As we worked we were passed by two hiking groups on guided tours up to Gai Son's village. One couple from Holland stopped to inspect our activities and chat for a bit. Truthfully they seemed more intrigued by me, an American in a Green Bay Packers shirt hauling bamboo seemingly by choice. It was strange suddenly looking outside through the opposite side of the tourist glass. I was now something to be observed, an interesting tidbit from someone's trip to Thailand. I wondered how one might feel when their whole village and lifestyle is subjected to a foreigners scrutinising. My coworkers and friends are now the interesting natives who are advertised on the travel packages. The guide threw in a few factoids about roofing in rural Thailand and they were off, leaving us to a bumpy ride back down to the village.
As we entered the village right before ours, we were halted by the mayor. Dressed in a t-shirt and old sweatpants, he looked much the same as others returning from the corn fields for the evening. After a few minutes of discussion we were asked to dump all of our purchased bamboo and be on our way. I didn't find out what had happened until I returned to the farm. Apparently there is a public building project in the next village and all the bamboo must go towards it at this time. Marco was unaware of this when he asked for the bamboo and Nok was able to sort it all out with a joint meeting of our mayor and theirs. While this first struck me as quite unfair to Marco, it highlighted an admirable quality in Thai culture. Building here is a communal process. Everyone will contribute with their hands or their wallets to all houses and structures that are constructed in these smaller villages.

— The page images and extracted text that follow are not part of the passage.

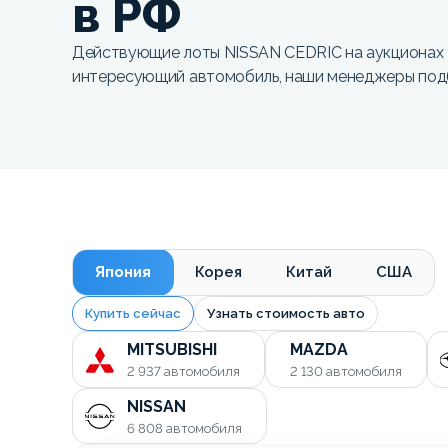
в РФ
Действующие лоты NISSAN CEDRIC на аукционах 
интересующий автомобиль, наши менеджеры под
Япония
Корея
Китай
США
Купить сейчас
Узнать стоимость авто
MITSUBISHI
MAZDA
2 937
автомобиля
2 130
автомобиля
NISSAN
6 808
автомобиля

This group mentality shone through again the night following the bamboo incident. The drinking water delivery man managed to get his wheel stuck in midair above one of our irrigation canals. Nok made one phone call and suddenly five minutes later a motley crew of belching, joking Thai fellas made their way into the porch one by one like the seven dwarves. In thirty seconds, the car had been lifted and the water unloaded. And then they were off. This delivery man is the same who picked a up group of hikers with Marco after a mountain top truck breakdown. Helping your neighbour seems to be as constant as the planting and harvesting of rice every year in this tucked away valley.
TOURIST TIME
While much of of my time has been spent with local villagers, that doesn't mean I haven't spent my time seeing sites as an outsider. A week ago I spent some time at a local guesthouse in a village down the road. It's next to an elephant camp that gives rides to the patrons. While the site of the majestic beasts chained within a twenty foot radius and the caustic smoke of plastic burning in the trash heaps out me off, my time playing with elephants was undeniably wonderful.
First we fed the elephants bananas with the owner of the guesthouse. Their trunks were as dexterous as an hand I had ever shook. They slurped up banana after banana continuously and pulled gently on my arm asking me to play. Kisses from the wiggling nostrils were snotty and the hairs on top of their heads were bristly like brushes we soon washed one with. With an inside track to the camp we splashed around in the river in a teenage elephant. Rolling in the water next to tourists passing on river rafts, we scrubbed and rode the muscly grey beast loving the cool rush of water. Beautiful and intelligent, it was a shame to see these animals chained up and ridden on in baskets of bikinied and sunglassed visitors. But they sure are fun to play with.